Due to safety and privacy issues, many organisations may already be in a position where they have been complying to regulations, such as informing the customer of the reason for retaining information. For these organisations, compliance may just involve slight adjustments in protocol. For other organisations, compliance may entail more extensive steps and re-configurations.

Hi-Tech Security Solutions: Apart from the threats of jail for directors, what are the real risks of non-compliance (from legal and other perspectives)?

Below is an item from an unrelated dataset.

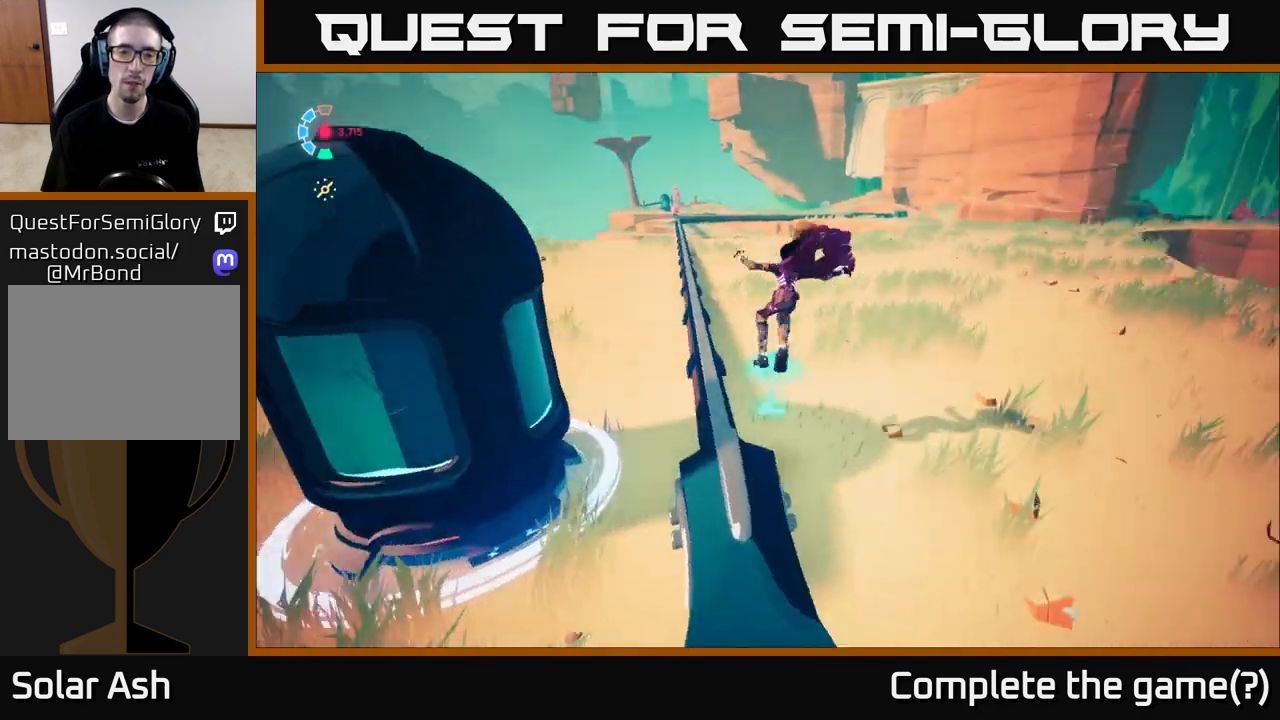
{"buttons": ["L2"], "left_stick": "center", "right_stick": "center", "events": [[200, "right_stick", "center"], [233, "left_stick", "center"]]}
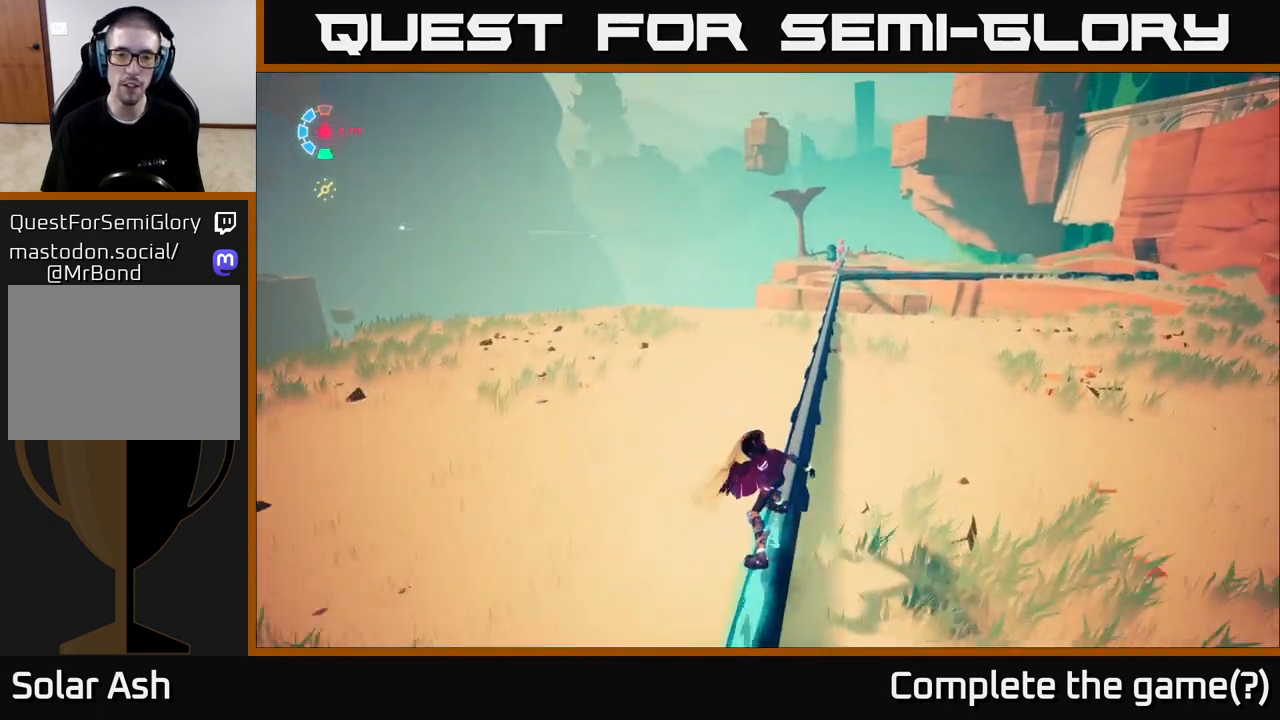
{"buttons": ["L2"], "left_stick": "center", "right_stick": "center", "events": []}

Carrie Peter In addition to potential imprisonment, non-compliance may lead to heavy fines. Section 107 of the Act states: “For the more serious offences the maximum penalties are a R10 million fine or imprisonment for a period not exceeding 10 years or to both a fine and such imprisonment. For the less serious offences, for example, hindering an official in the execution of a search and seizure warrant, the maximum penalty would be a fine or imprisonment for a period not exceeding 12 months, or to both a fine and such imprisonment.”

Further to this, the costs that can be caused by data breaches and security issues can make the fines seem light. Reputational damage, productivity losses and data losses can cause millions of rands in damage. Responding to a minor cyber incident can cost millions of rands. Organisations that do not comply also run the risk of losing the confidence of their customers and clients, since the Act has been instated to protect the privacy and confidentiality of their information, this loss of trust can potentially result in a downturn in business.

Hi-Tech Security Solutions: What should companies be ready for in terms of people asking what private information the organisations hold for them? Can an individual insist a company provides and then deletes all info they have on them? How long does a company have to supply/delete such personal information?

Carrie Peter: According to the Act, the data subject must be informed about the reason for the information requested. The organisation also has to inform the data subject about and gain permission for, the sharing of that personal information to any additional third parties. The data subject has the right to request the reason for personal information obtained at any time.

The data subject also has the right to request what information an organisation has about the subject and to order the deletion of that information. The organisation must comply and the information must be deleted immediately upon request without any penalties, conditions or fines to the data subject.

Hi-Tech Security Solutions: With 1 July looming, what are your top three tips for companies to ensure they are compliant or will be compliant?

Carrie Peter: My suggestions are:

1. Understand what private data you hold and what private data you need to hold – gather and hold only what you need.

2. Understand consent – it is fine to gather and hold data if you have consent to do so. Make sure that all data obtained has the consent of the data subject.

3. Trust no one – develop a risk management and mitigation programme and regularly assess your day-to-day practices against this. Keep record of compliance measures at all times.